TO DO: Copy the text of each entry below line for line, with every word, punctuation mark, and line break kept the same.
--- RECORDS FOR THE TASK Enclosed Below ---
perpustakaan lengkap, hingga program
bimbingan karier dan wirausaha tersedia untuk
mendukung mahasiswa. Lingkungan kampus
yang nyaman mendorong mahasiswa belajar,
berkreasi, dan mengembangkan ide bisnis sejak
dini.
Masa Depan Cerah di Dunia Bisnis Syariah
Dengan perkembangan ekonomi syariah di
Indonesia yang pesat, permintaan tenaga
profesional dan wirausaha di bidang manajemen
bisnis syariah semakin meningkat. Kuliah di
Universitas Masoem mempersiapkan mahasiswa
--- End of Enclosed RECORDS FOR THE TASK ---
EXPECTED ANSWER:
perpustakaan lengkap, hingga program
bimbingan karier dan wirausaha tersedia untuk
mendukung mahasiswa. Lingkungan kampus
yang nyaman mendorong mahasiswa belajar,
berkreasi, dan mengembangkan ide bisnis sejak
dini.
Masa Depan Cerah di Dunia Bisnis Syariah
Dengan perkembangan ekonomi syariah di
Indonesia yang pesat, permintaan tenaga
profesional dan wirausaha di bidang manajemen
bisnis syariah semakin meningkat. Kuliah di
Universitas Masoem mempersiapkan mahasiswa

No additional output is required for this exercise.